Monday, April 11, 2011

Rebels kill Syrian hits

New armed attacks on demonstrators have been declared in Syria, a country that lives its fourth week of protests against the regime of Syrian President Bashar Assad and his Baath Party, which asked "freedom." Groups of armed men in civilian clothes and loyal to the regime, which have shot took to the streets to protest in the coastal city of Banias.

At least nine people, including a 11 year old boy, were killed and two others were injured by the alleged shooting of the security forces at two locations in northwest Syria, according to opposition organizations. The rest of the city remained relatively quiet after Bloody Friday in which 37 people were killed by gunfire from security forces, according to the account of a Syrian human rights organization.

Most victims (30) occurred in the southern city of Dera, the epicenter of the protests. On Saturday, the city remained surrounded by the army, after security forces opened fire on funeral processions. Syria Protests spread last Friday a large number of cities, which represents an unprecedented challenge to President al-Assad, who accumulates 11 years in power and who has promised reforms to the protesters.

Syria is a key piece in the puzzle of the Middle East, where it maintains alliances with Iran and Hezbollah, the Lebanese Shiite militia-party. The United Nations secretary general, Ban Ki-Moon, called the Syrian president to investigate the deaths of civilians and called it "unacceptable" attack on peaceful demonstrators.

For his part, Assad spoke for the first time since he delivered a televised speech sounded that protests blamed a foreign conspiracy. Any spiral of instability in Syria would have broader strategic implications, as the country is at the heart of the conflict in the Middle East, maintaining an alliance with Iran against Israel and supporting Hezbollah and Hamas militant movements.
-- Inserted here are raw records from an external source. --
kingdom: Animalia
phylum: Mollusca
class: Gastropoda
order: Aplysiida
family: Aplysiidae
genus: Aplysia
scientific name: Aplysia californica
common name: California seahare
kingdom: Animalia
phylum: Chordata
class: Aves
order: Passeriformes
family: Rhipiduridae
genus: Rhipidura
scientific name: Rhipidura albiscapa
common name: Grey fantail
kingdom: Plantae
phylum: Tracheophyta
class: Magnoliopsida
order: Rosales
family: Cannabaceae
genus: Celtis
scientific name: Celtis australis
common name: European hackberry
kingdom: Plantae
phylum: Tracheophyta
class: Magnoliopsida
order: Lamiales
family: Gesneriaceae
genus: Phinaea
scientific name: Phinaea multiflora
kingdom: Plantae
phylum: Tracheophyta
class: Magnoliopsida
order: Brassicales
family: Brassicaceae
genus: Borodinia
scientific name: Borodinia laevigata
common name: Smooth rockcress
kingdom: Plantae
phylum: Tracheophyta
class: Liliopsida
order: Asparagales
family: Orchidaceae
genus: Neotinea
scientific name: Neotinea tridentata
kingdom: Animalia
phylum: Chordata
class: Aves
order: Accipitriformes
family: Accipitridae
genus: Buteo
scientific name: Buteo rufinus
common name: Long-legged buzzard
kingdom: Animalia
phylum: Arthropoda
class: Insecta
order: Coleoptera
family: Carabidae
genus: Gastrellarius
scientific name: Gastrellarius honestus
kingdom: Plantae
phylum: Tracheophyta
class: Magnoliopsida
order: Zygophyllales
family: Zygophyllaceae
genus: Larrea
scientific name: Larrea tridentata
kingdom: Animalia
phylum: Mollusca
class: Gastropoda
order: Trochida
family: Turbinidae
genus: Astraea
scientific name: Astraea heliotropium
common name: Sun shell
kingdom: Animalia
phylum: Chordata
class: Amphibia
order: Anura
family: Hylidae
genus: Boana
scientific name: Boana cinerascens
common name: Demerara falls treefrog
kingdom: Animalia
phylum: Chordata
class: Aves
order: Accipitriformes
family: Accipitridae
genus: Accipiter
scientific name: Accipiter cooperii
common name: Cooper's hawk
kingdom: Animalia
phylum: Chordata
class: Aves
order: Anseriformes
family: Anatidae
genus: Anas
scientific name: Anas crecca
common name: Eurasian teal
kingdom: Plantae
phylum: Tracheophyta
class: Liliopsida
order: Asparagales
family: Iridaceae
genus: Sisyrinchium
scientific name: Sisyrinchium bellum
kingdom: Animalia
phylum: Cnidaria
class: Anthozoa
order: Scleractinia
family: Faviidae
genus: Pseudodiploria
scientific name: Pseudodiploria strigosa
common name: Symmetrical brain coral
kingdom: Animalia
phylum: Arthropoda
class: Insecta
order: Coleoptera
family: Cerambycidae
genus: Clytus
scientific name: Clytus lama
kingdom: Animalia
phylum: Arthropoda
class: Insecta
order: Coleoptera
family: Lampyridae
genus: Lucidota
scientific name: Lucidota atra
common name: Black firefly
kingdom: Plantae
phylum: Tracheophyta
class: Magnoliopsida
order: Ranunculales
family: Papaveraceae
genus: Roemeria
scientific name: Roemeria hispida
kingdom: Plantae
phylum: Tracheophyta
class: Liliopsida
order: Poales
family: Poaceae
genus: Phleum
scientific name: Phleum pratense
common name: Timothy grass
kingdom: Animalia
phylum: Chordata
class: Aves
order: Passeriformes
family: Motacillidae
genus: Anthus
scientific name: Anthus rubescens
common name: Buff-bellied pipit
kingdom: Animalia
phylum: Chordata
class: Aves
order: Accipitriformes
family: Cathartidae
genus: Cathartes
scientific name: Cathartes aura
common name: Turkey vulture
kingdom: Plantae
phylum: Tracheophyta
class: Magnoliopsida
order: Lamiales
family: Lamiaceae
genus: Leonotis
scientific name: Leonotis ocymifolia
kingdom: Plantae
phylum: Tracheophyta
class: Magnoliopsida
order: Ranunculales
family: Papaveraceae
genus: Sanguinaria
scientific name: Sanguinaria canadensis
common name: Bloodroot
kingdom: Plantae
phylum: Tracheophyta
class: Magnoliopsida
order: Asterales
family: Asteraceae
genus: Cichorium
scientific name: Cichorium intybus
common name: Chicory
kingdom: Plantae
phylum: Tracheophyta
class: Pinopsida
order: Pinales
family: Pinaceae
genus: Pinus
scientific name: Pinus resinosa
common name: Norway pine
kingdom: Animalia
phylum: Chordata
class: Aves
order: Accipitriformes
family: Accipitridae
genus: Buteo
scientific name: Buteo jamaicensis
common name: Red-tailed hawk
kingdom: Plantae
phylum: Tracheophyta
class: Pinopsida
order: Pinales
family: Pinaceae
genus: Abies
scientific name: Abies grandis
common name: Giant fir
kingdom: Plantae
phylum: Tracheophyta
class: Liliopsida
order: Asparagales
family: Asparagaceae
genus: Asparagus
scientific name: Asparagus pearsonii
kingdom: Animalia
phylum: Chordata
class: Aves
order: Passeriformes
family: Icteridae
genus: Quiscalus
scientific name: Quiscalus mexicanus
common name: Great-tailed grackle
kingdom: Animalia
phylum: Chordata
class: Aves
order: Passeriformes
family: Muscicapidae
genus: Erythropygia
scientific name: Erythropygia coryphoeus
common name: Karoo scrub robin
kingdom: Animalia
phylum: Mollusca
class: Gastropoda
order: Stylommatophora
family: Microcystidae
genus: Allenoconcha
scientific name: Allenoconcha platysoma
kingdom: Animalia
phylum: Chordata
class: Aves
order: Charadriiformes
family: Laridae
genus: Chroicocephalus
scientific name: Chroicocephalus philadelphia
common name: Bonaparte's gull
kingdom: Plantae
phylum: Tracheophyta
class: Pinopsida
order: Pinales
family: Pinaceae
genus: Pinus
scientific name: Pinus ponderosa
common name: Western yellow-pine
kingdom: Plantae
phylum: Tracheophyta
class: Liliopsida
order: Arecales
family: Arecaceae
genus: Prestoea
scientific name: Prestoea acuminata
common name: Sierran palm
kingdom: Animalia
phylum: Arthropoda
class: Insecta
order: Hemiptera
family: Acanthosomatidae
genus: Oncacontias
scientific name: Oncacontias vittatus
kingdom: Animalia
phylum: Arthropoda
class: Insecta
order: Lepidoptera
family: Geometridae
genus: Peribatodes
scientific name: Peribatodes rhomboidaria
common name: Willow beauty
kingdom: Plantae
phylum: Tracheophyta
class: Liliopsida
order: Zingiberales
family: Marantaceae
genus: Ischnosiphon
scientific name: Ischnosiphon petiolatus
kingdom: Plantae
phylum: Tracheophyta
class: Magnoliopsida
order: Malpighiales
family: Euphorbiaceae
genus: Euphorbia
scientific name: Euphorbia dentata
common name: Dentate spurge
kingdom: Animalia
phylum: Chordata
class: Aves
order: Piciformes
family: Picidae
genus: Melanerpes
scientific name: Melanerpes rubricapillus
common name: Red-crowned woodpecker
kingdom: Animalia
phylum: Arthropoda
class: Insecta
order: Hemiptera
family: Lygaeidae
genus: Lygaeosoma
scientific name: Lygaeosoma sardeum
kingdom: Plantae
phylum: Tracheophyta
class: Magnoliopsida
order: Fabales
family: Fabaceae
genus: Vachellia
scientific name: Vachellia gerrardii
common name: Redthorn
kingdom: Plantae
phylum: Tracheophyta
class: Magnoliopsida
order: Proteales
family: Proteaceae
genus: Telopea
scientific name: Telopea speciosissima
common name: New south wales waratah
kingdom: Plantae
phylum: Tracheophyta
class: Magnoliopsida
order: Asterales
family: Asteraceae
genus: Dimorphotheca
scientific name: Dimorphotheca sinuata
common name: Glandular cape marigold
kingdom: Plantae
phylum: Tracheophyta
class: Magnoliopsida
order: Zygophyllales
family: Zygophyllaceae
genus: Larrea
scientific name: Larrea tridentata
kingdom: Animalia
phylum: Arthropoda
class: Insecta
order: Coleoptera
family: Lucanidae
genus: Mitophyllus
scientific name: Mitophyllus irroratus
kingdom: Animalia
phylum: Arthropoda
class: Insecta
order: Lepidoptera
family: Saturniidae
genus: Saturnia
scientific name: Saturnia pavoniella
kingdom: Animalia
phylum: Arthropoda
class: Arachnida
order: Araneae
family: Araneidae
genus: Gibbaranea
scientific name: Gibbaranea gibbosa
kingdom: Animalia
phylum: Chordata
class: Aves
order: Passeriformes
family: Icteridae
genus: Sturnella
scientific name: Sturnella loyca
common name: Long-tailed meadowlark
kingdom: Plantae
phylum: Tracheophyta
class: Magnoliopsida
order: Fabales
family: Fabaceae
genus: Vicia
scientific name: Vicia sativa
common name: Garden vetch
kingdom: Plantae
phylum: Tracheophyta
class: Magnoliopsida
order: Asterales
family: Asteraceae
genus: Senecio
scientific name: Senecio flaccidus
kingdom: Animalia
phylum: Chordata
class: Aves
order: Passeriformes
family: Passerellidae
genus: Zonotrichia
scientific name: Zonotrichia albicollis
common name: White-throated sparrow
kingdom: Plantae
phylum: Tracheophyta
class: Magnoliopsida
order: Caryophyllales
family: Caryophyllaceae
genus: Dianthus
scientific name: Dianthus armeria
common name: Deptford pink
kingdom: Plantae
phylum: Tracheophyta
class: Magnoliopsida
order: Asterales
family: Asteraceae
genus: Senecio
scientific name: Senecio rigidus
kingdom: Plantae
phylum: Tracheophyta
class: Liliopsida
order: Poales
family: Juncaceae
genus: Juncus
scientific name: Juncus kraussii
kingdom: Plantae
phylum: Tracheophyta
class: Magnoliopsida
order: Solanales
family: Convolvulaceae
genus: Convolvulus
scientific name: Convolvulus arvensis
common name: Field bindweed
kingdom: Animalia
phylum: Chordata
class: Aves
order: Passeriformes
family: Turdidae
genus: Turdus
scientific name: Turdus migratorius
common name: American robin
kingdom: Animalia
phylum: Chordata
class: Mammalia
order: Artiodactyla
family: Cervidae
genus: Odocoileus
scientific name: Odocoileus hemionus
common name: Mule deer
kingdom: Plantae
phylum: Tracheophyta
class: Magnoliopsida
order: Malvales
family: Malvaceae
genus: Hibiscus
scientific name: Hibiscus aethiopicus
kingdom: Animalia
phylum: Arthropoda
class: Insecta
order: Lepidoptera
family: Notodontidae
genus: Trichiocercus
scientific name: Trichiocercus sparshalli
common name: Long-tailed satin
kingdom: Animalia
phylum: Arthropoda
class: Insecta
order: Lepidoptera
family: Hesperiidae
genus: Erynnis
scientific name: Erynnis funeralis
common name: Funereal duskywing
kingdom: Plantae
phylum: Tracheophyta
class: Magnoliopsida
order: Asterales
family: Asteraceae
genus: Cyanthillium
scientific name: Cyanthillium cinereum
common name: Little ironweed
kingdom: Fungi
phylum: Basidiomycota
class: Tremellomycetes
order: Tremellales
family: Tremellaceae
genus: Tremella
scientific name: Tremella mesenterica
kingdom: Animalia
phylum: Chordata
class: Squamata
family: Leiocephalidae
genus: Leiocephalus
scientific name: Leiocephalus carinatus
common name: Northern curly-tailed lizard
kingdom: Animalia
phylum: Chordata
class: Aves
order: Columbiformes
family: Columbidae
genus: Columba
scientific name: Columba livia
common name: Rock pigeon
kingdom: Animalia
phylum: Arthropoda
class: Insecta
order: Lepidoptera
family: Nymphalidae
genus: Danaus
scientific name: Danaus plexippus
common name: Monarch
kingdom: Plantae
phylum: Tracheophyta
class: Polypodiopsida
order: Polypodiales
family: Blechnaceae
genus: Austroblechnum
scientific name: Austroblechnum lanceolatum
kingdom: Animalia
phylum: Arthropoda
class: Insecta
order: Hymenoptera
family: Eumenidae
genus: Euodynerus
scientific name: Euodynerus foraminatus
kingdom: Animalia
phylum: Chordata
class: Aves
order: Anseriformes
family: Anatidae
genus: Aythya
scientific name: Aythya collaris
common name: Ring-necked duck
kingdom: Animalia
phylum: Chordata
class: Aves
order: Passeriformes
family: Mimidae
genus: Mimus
The political system in Syria is considered one of the most closed in the Middle East, with strict limitations on freedom of expression, association and press. Syria's emergency law gives sweeping powers of arrest and detention by security forces. The human rights record of the government in Damascus is rated "poor" by specialized agencies such as Amnesty International, Freedom House and Human Rights Watch.

Officially, Syria is not a one-party state, but Article 8 of the Constitution states that the Syrian ruling Baath is the "leading party in the state and society, very similar to the formula used by the Party communism in the former Soviet Union or China.